> _The request_
Copy the lines word for word, beginning with the line that contains "Q: Give the number of muffins in the scene." and continuing through the end of the entries. Leave out the pictures.

> _Data items_
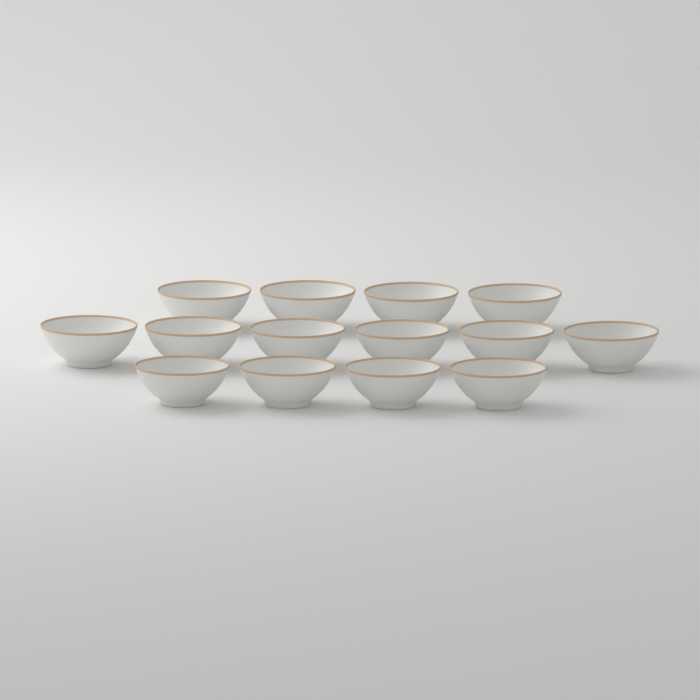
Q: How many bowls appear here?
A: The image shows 14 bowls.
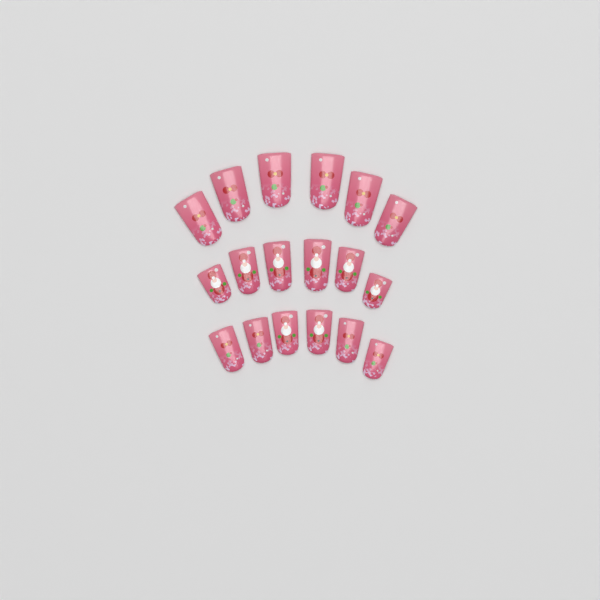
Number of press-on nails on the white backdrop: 18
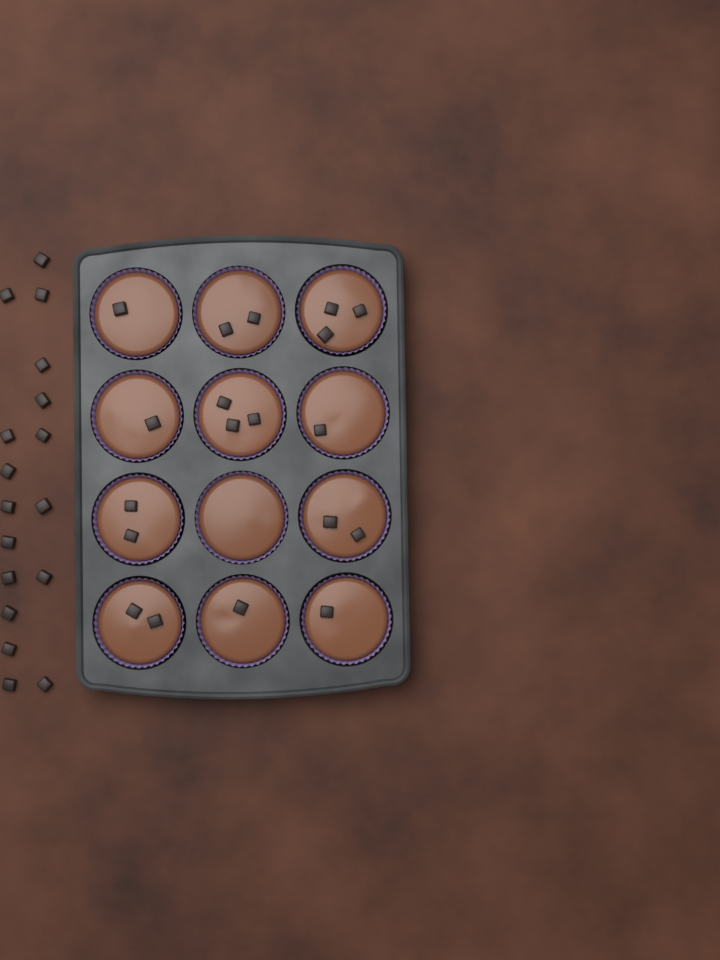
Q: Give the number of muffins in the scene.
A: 12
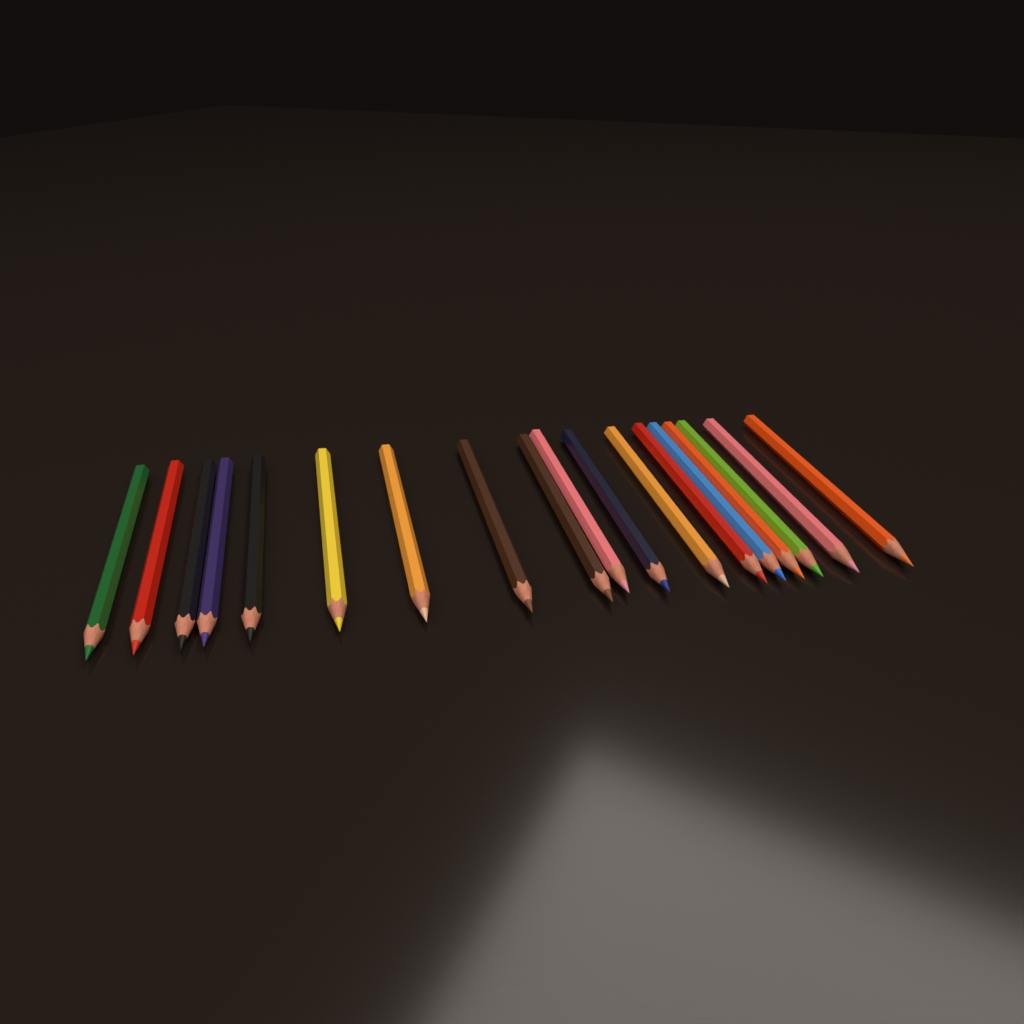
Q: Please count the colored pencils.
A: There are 18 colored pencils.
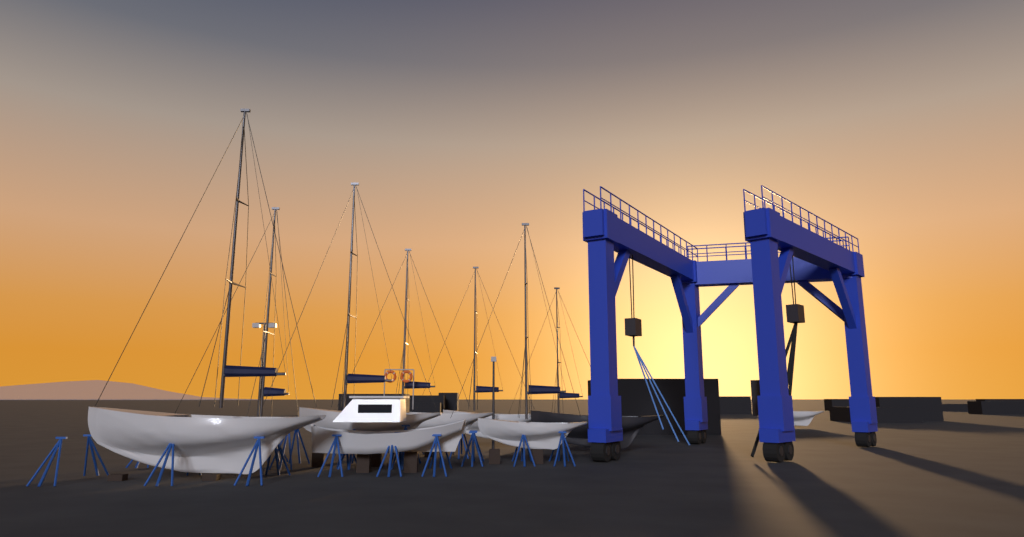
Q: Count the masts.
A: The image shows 7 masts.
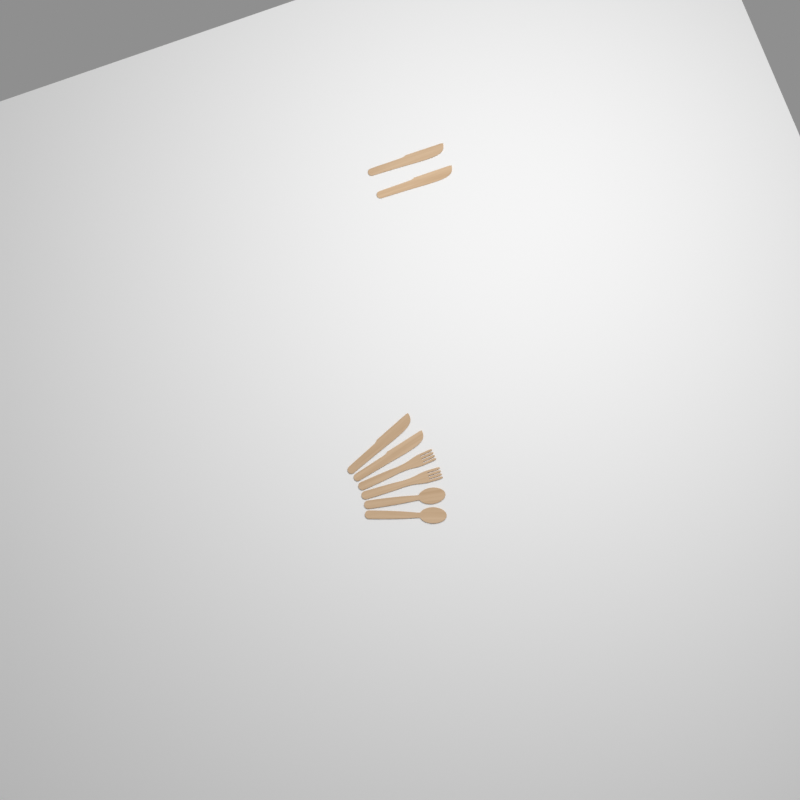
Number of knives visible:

> _Exercise response_
Q: Give the number of muffins in the scene.
A: 12
Q: Please count the colored pencils.
A: There are 18 colored pencils.
Q: Count the masts.
A: The image shows 7 masts.
Number of knives visible:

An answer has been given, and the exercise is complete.